PASSAGE SHOWN
********************

The skill tracks your character usage and estimates costs:

bash
python3 scripts/tts.py --stats

Output:

code
📊 ElevenLabs Usage Statistics

  Total Characters: 15,230
  Total Requests:   42
  Since:            2024-01-15

💰 Estimated Costs:
  Starter    $4.57 ($0.30/1k chars)
  Creator    $3.66 ($0.24/1k chars)
  Pro        $2.74 ($0.18/1k chars)
  Scale      $1.68 ($0.11/1k chars)

🤖 Moltbot TTS Integration

Using with Moltbot's Built-in TTS

Moltbot has built-in TTS support that can use ElevenLabs. Configure in ~/.moltbot/moltbot.json:

json
{
  "tts": {
    "enabled": true,
    "provider": "elevenlabs",
    "elevenlabs": {
      "apiKey": "your-api-key-here",
      "voice": "rachel",
      "model": "eleven_multilingual_v2"
    }
  }
}

Triggering TTS in Chat

In Moltbot conversations:

  • Use /tts on to enable automatic TTS
  • Use the tts tool directly for one-off speech
  • Request "read this aloud" or "speak this"

Using Skill Scripts from Moltbot

bash
# Moltbot can run these scripts directly
exec python3 /path/to/skills/elevenlabs-voices/scripts/tts.py --text "Hello" --voice rachel

⚙️ Configuration

The scripts look for API key in this order:

  1. ELEVEN_API_KEY or ELEVENLABS_API_KEY environment variable
  2. Moltbot config (~/.moltbot/moltbot.json → tts.elevenlabs.apiKey)
  3. Skill-local .env file

Create .env file:

bash
echo 'ELEVEN_API_KEY=your-key-here' > .env

🎛️ Voice Settings

Each voice has tuned settings for optimal output:

SettingRangeDescription
stability0.0-1.0Higher = consistent, lower = expressive
similarity_boost0.0-1.0How closely to match original voice
style0.0-1.0Exaggeration of speaking style

📝 Triggers

  • "use {voice_name} voice"

********************

MATERIAL PROVIDED
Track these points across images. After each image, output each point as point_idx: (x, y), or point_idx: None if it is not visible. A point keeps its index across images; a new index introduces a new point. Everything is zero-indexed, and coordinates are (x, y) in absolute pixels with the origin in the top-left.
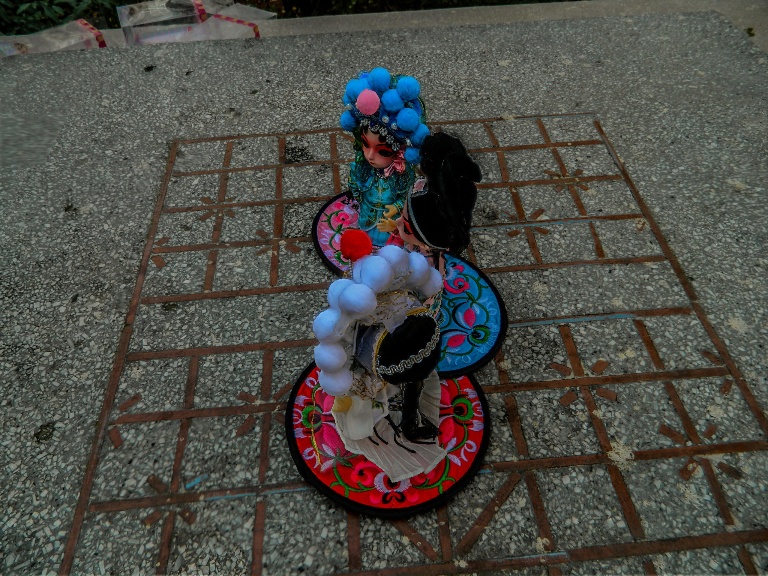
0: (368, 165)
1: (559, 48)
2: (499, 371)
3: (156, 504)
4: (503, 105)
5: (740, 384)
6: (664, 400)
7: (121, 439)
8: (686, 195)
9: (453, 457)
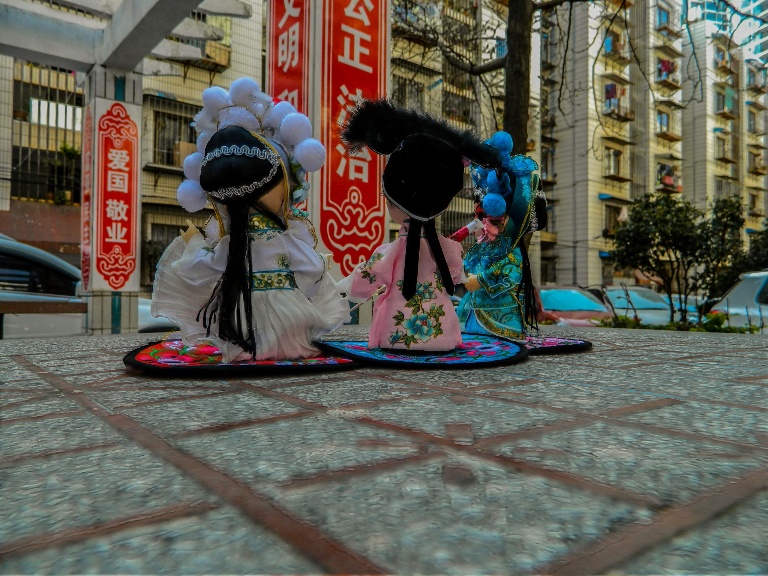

********************

DIRECTION 1
Can you retype the ElevenLabs text-to-speech passage between "Using Skill Scripts" and "(~/.moltbot/moltbot.json → tts.elevenlabs.apiKey)", inclusive?
DIRECTION 2
How would the ElevenLabs text-to-speech passage go on from its final line? Write that continuation.

TASK RESPONSE 1
Using Skill Scripts from Moltbot

bash
# Moltbot can run these scripts directly
exec python3 /path/to/skills/elevenlabs-voices/scripts/tts.py --text "Hello" --voice rachel

⚙️ Configuration

The scripts look for API key in this order:

  1. ELEVEN_API_KEY or ELEVENLABS_API_KEY environment variable
  2. Moltbot config (~/.moltbot/moltbot.json → tts.elevenlabs.apiKey)

TASK RESPONSE 2
  • "speak as {persona}"
  • "list voices"
  • "voice settings"
  • "generate sound effect"
  • "design a voice"

📁 Files

code
elevenlabs-voices/
├── SKILL.md              # This documentation
├── README.md             # Quick start guide
├── voices.json           # Voice definitions & settings
├── pronunciations.json   # Custom pronunciation rules
├── examples.md           # Detailed usage examples
├── scripts/
│   ├── tts.py            # Main TTS script
│   ├── sfx.py            # Sound effects generator
│   └── voice-design.py   # Voice design tool
└── references/
    └── voice-guide.md    # Voice selection guide

🔗 Links


📋 Changelog

v2.0.0

  • Added 32 language support with --lang parameter
  • Added streaming mode with --stream flag
  • Added sound effects generation (sfx.py)
  • Added batch processing with --batch flag
  • Added cost tracking with --stats flag
  • Added voice design tool (voice-design.py)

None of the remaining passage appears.